Favorite Noel Streatfeild Book and other Randomness April 7, 2013Posted by ccbooks in Debate.
Holiday trips clearly make me and Ana nostalgic. Then again, which would you rather discuss when stuck in a miserable Texas airport–depressing current events or childhood books?
In contrast to Alcott, a favorite we have in common is Noel Streatfeild, who wrote books about theatrical children in England during World War II. She was a very prolific author, and over the years I’ve collected most of her titles from yard sales and on trips to London. Ana and I got sucked down the rabbit hole of various questions about her books, starting with our favorite titles.
Cecilia: Ballet Shoes, without question. Three contrasting main characters, great theatrical details and the most interesting shows were in that book.
Ana: It’s a difficult question for me. I’m going to go with Dancing Shoes, since it’s the one I re-read the most often, and I identified so completely with Rachel as a child. Also, Hilary is funny.
Cecilia: I think my main problem with Dancing Shoes is that Dulcie and Mrs. Winter are caricatures. One of the things that I love about Ballet Shoes is that there is no ‘bad guy’ or ‘mean girl’ that they have to beat. Although as you say, Hilary is funny. And I do like the discussion about different kinds of dancing and whether ballet is the end all and be all. Which do you think is Streatfeild’s worst book?
Ana: I don’t know. I remember being thoroughly uninterested in Party Shoes, although I couldn’t tell you why. When you get right down to it, I only really remember Ballet Shoes, Dancing Shoes, Theatre Shoes, and Skating Shoes. I know there was another one where the kids moved to America and one of them was in a Hollywood movie of The Secret Garden, but I don’t remember its name. I think it was your book and I never really got the chance to re-read it. I honestly don’t think I have a least favorite. All the books have good points and bad points for me.

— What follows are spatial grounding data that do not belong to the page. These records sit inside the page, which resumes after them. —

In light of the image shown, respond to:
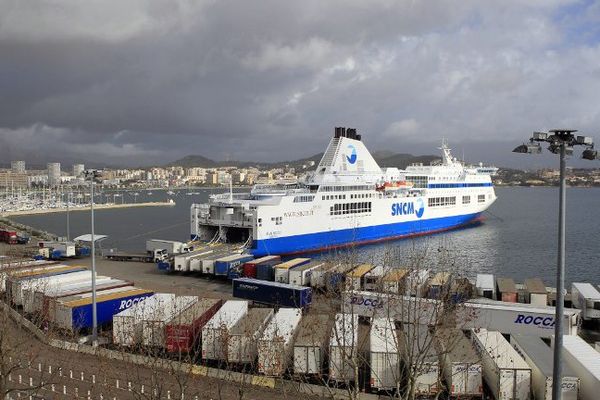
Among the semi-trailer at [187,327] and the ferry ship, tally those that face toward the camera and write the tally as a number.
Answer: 0

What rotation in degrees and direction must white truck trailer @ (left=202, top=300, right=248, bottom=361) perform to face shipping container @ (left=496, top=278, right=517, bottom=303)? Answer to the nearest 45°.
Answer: approximately 45° to its right

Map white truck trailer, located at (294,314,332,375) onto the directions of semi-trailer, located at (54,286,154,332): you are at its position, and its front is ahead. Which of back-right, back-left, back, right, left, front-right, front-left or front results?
right

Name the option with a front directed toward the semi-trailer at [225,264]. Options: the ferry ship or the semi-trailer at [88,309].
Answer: the semi-trailer at [88,309]

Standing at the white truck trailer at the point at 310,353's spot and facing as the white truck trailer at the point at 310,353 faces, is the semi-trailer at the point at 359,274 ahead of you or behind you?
ahead

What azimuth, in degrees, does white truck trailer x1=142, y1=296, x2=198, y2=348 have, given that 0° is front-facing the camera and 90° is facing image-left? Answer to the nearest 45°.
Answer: approximately 225°

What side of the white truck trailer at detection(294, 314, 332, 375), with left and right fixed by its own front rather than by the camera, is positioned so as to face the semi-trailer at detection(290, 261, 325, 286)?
front

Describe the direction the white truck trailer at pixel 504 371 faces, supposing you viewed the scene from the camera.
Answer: facing away from the viewer and to the left of the viewer

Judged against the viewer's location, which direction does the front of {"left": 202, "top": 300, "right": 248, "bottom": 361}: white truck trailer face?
facing away from the viewer and to the right of the viewer

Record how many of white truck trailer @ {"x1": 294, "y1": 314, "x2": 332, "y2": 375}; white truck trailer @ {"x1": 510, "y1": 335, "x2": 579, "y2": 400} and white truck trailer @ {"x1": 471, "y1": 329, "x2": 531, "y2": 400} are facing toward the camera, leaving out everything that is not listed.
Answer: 0

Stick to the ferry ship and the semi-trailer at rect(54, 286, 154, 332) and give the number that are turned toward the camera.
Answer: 0

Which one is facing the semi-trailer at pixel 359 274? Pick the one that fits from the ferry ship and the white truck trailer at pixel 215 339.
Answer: the white truck trailer

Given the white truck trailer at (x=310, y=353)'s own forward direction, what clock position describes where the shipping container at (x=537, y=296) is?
The shipping container is roughly at 2 o'clock from the white truck trailer.

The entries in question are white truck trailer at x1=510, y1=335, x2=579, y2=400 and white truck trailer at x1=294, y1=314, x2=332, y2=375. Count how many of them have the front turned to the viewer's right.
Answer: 0

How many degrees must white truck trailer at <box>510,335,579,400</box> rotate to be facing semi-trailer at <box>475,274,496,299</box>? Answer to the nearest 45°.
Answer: approximately 45° to its right

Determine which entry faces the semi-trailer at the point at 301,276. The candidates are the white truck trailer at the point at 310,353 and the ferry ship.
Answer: the white truck trailer
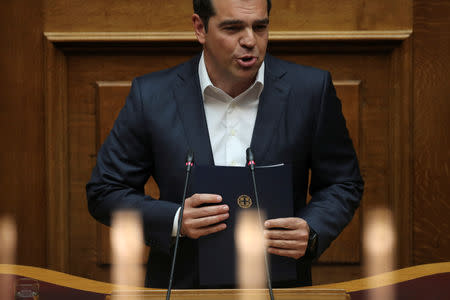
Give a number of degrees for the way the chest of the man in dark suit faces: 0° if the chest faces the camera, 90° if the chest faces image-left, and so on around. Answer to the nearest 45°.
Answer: approximately 0°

Cecilia: I’d say it’s a tie between Party Shoes and the third book in the Gemma trilogy where Gemma falls in love with the guy playing Romeo to her Juliet. Party Shoes never had much purpose beyond describing a fancy outfit and Streatfeild just isn’t good at depicting teen crushes. Her theatrical descriptions and backstage details are far more interesting. Are there are any Streatfeild books that you would say are just too similar?
Ana: Ballet Shoes and Theatre Shoes follow pretty much the same storyline, but then again, they take place in the same school. Still, the pattern is essentially the same, with the only exception being the addition of Miranda in Theatre Shoes.
Cecilia: She’s a pretty big addition though. And I’d say the change from being orphans in Ballet Shoes to being part of a distinguished theatrical clan in Theater Shoes is a pretty huge leap. The Fossil girls in some ways have to work way harder than the Warren family. Wouldn’t you agree?
Ana: Not necessarily. The Warren children still feel incredibly isolated, living in their grandmother’s house. They still identify immensely with their father’s side of the family, rather than their mother’s. And in a way, they are orphans. The money worries are still there, and the Fossil girls never worry very much about being liked or included by the other children at the Academy. We get more details of the Fossils’ routine being difficult (mostly because Streatfield describes the dancing in more detail, since none of the Warrens are dancers apart from Miriam) but I don’t think that necessarily means that the Warren children don’t work as hard.
Cecilia: I guess after reading the rest of her books, I see Miranda as a prototype for the ‘mean girl’ who only cares about her own success, which we get with Dulcie, Maurice from Movie Shoes and to a certain extent Lalla from Skating Shoes. The real interest in Theater Shoes I think comes from seeing how the school operates in wartime, with rationing, blackouts and effects of bombing.
Ana: I can see your point about Theatre Shoes. I don’t think Lalla fits into the stereotype at all, though. While she does get jealous at one point during the book, she’s basically a good person, and she doesn’t have any other moments where she is mean or cruel to Harriet. Miranda and Dulcie are both proud and vain, and dislike being around other people–they don’t have any friends. By contrast, Lalla desperately wants a friend.
Cecilia: True. I guess I meant more in the aspect of being taken up with her own success. But even there, it’s really Aunt Claudia who wants Lalla to succeed–she doesn’t care as much about her figures as about being entertaining.
Ana: Yeah, that’s true. I suppose in Skating Shoes, Aunt Claudia is the “bad guy”. It is interesting that we don’t get one in Ballet Shoes.